**Task to carry out**
Write the next part of the article on Portland police and protest violence, picking up after its last sentence.

**Document excerpt**
[Start of section]

"This is the Portland Police Bureau. Stop throwing things at
officers," blasted the command from the Portland, Oregon, police
bureau's "LRAD" sound system in downtown Portland earlier this month.
"If it continues, this event will be declared a civil disturbance."
In
response, the crowd of several hundred left-wing protesters—many of
them masked—laughed and chanted, "ACAB! All cops are bastards!" A group
of them continued to hurl projectiles like rocks, concrete and food at
police. Some vehicles driving by had incendiary devices thrown at them. A
nearby war memorial was vandalized with antifa symbols and messages
urging people to "kill cops." Videographers at the scene were attacked and chased away for filming.
Police made only three arrests.
The protest by antifa in Portland on Feb. 8,
organized to counter alleged Ku Klux Klan members who never showed up,
received little media attention. And why should it? In a city where
riots have become a banality, citizens and the local media have
understandably become numb. But outsiders, particularly conservatives,
responded in disbelief and anger online that a police department in a
major American city seemingly permits left-wing political violence to
become routine.
So what is the matter with Portland police? Videos
recorded in the city since 2016 have highlighted instances of chaos
where marauders appear to take over the streets, stop traffic, assault
people and damage property with impunity. Frequently, police officers
are recorded standing back and watching the criminal acts from a safe
distance.

[End of section]

**Entries supplied**
[Start of section]

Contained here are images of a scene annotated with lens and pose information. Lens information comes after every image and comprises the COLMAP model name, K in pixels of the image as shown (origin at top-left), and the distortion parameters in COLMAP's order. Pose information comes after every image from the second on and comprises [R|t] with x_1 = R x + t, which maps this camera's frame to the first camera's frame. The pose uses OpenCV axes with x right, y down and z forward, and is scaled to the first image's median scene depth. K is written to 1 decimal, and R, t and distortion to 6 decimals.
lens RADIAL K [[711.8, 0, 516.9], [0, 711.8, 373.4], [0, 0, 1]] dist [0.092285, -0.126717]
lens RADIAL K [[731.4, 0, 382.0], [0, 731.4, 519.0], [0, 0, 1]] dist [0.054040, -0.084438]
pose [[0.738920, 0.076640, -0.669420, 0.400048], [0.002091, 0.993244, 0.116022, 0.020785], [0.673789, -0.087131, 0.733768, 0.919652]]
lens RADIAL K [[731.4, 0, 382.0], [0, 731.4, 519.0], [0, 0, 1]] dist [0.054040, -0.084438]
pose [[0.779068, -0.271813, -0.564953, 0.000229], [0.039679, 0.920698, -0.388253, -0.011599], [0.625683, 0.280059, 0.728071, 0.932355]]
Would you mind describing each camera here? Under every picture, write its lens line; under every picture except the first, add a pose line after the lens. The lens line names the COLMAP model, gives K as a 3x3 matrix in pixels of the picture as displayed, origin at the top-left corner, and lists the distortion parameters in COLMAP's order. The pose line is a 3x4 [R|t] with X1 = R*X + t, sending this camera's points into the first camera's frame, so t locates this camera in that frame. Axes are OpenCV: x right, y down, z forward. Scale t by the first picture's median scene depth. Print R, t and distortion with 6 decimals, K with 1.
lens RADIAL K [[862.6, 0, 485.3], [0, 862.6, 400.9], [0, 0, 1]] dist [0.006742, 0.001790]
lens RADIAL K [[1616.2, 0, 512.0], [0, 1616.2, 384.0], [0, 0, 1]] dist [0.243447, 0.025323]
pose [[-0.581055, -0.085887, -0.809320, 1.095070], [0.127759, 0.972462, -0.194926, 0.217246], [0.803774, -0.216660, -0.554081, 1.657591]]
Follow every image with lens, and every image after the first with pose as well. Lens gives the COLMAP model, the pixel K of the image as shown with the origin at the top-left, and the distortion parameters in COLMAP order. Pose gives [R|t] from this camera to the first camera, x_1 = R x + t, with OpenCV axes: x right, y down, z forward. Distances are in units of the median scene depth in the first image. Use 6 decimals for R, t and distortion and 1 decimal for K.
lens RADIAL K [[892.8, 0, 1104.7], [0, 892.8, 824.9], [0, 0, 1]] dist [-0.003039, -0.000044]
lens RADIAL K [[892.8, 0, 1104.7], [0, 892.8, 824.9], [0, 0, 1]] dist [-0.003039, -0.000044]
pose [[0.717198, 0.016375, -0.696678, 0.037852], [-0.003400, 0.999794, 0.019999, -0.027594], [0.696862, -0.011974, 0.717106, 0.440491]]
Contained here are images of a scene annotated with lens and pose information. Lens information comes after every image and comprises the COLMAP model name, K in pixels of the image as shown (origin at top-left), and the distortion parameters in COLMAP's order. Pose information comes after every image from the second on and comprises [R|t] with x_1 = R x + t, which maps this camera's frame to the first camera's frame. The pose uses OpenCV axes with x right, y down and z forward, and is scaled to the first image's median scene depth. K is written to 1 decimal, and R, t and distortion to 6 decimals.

[End of section]

**Result of the task**
Much of the reaction from the right, all the way up to
President Donald Trump, has been directed at Mayor Ted Wheeler, who also
doubles as the police commissioner. On numerous occasions, the mayor
has publicly politicized the police department, and at times appeared to legitimize far-left protesters. In summer 2018, Wheeler allegedly prohibited Portland police from responding to a siege
of the local Immigration and Customs Enforcement office by hundreds of
protesters. The facility was shut down for a week. The union
representing ICE employees sent formal letters to both the U.S. and
Oregon attorney generals asking them to conduct a criminal investigation
into Wheeler's conduct. In response, the mayor defended the city's
inaction, saying it was necessary to protect the free speech of
protesters who opposed the administration's border security policies.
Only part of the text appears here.